É fundamental, neste sentido, perceber o jogo não como narrativa encadeada, linear, teleológica, mas como uma poesia de versos incertos, assimétricos, em nada lineares. Assim como um poeta não sobrevive apenas da leitura de poesias, treinadores e treinadoras não podem se alimentar apenas do futebol: é preciso sair do futebol para encontrá-lo, é preciso personificar a multiplicidade de que falamos acima, pois é assim que seremos práticos, sendo tão mutáveis quanto é o próprio jogo. Da mesma forma como não se banha duas vezes no mesmo rio, treinadores e treinadoras nunca são os mesmos, estamos em constante movimento. Aqui, aliás, pense bem: se um ser está em movimento constante, como é possível conhecê-lo, se a cada instante ele se torna algo diferente? Parece uma pergunta ingênua, mas não é – basta olhar atentamente para o jogo. Retomaremos este debate em breve.

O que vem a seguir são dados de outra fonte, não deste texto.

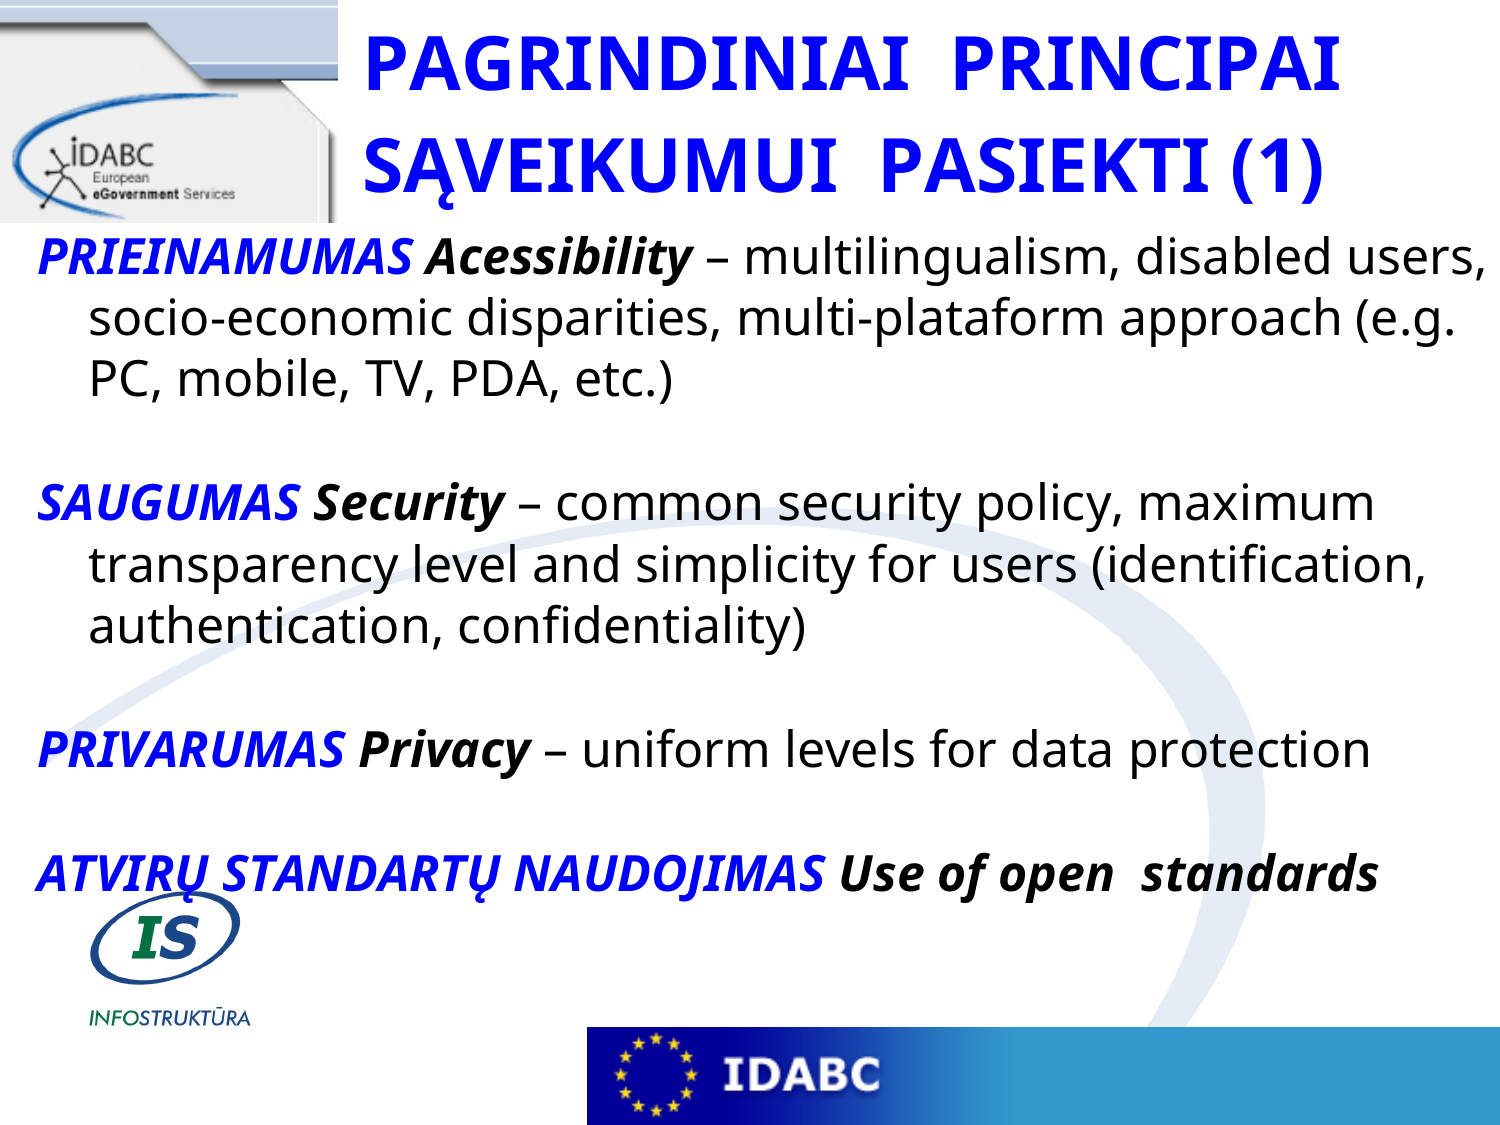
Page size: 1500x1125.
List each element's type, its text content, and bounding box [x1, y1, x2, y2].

list PRIEINAMUMAS Acessibility – multilingualism, disabled users, socio-economic disparities, multi-plataform approach (e.g. PC, mobile, TV, PDA, etc.) SAUGUMAS Security – common security policy, maximum transparency level and simplicity for users (identification, authentication, confidentiality) PRIVARUMAS Privacy – uniform levels for data protection ATVIRŲ STANDARTŲ NAUDOJIMAS Use of open standards [37, 224, 1500, 990]
picture [0, 0, 1500, 1125]
title PAGRINDINIAI PRINCIPAI SĄVEIKUMUI PASIEKTI (1) [362, 22, 1463, 203]
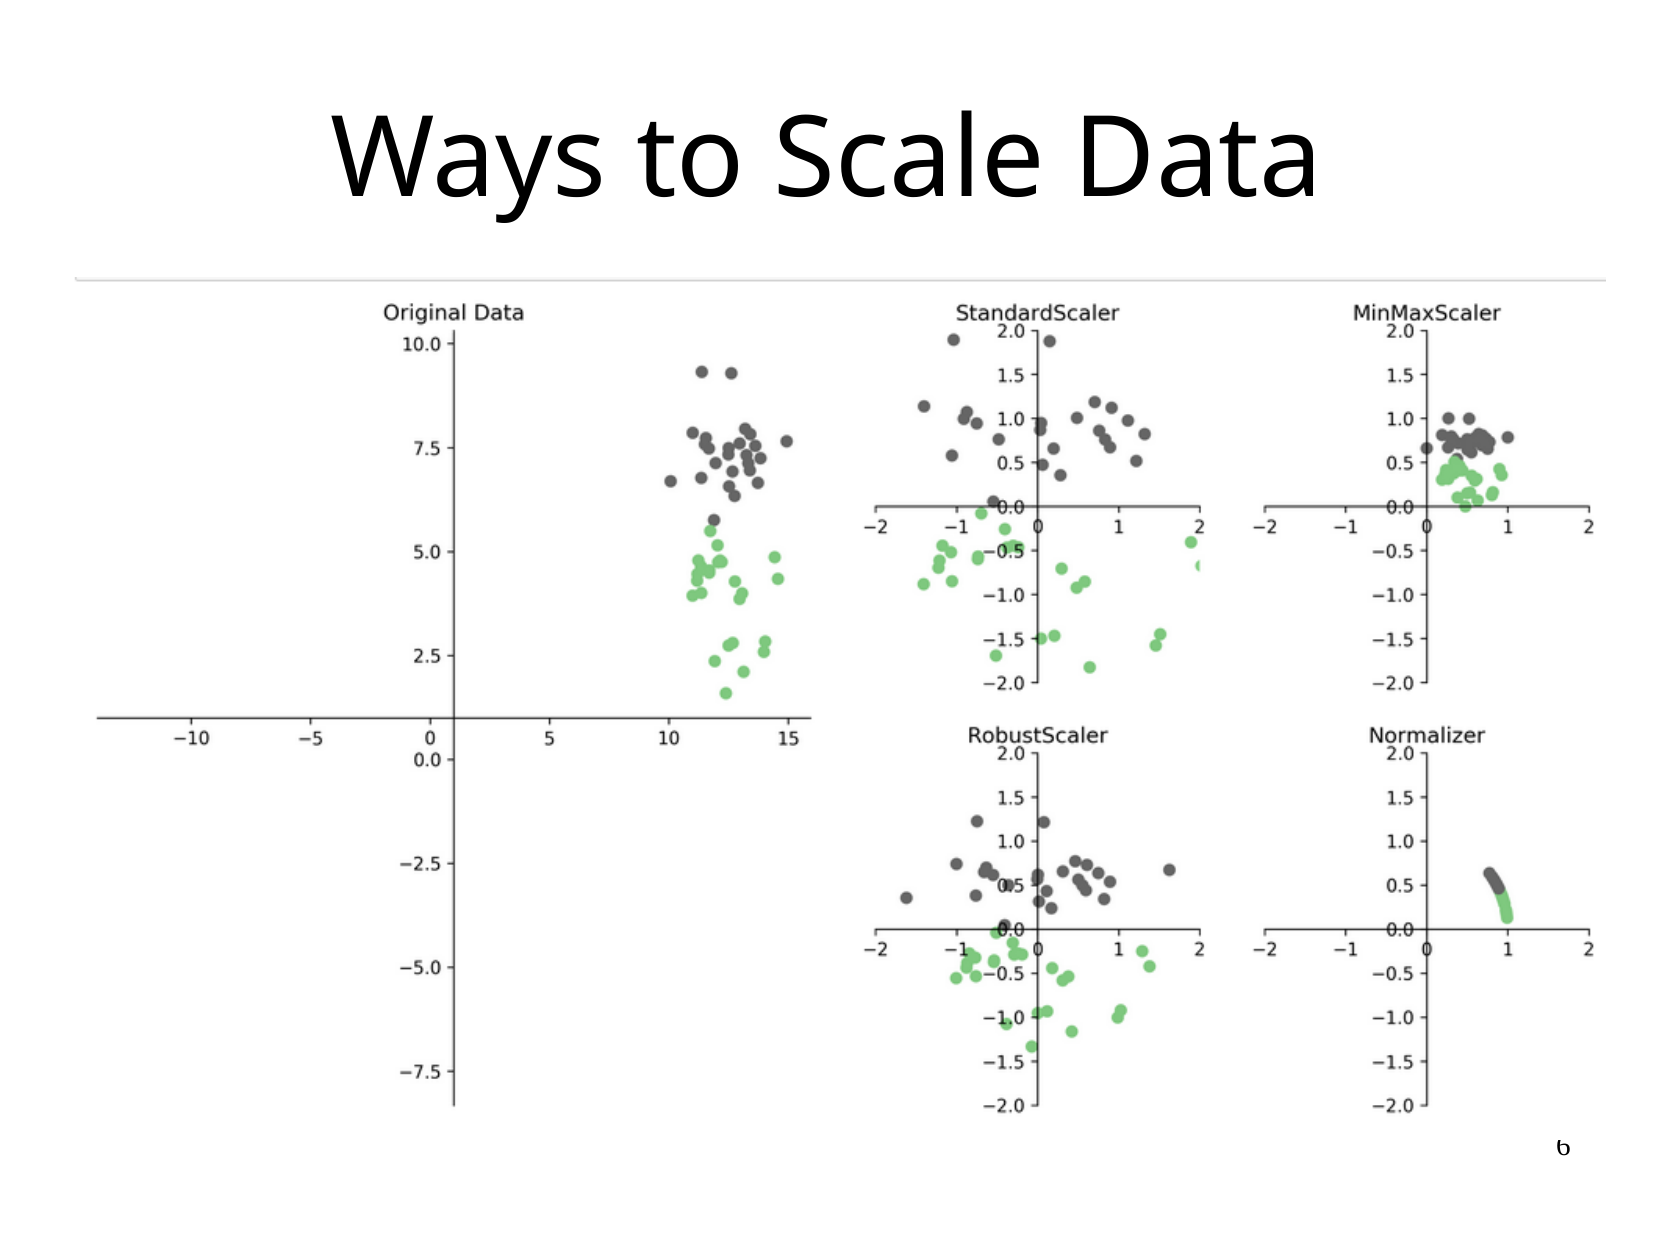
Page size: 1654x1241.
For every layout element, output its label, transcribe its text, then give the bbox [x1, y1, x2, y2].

Por fim, repare como essa percepção tem repercussões importantes no nosso treino, pois se julgamos que o jogo sempre acontece no plural, também precisamos julgar que os treinos, por sua vez, também o sejam. Como o treino será plural? Em linhas gerais, pelo método. Quanto mais próximo o treino estiver do jogo real, ou seja, quanto mais os treinos forem jogos e os jogos forem treinos, desde que haja uma intencionalidade definida, mais próximos estaremos do mosaico em que repousa o jogo. Assim como há pequenas peças dentro de uma grande peça que é o mosaico, há pequenos jogos, interligados, dentro de um grande jogo.
De fato, há vários jogos dentro de um.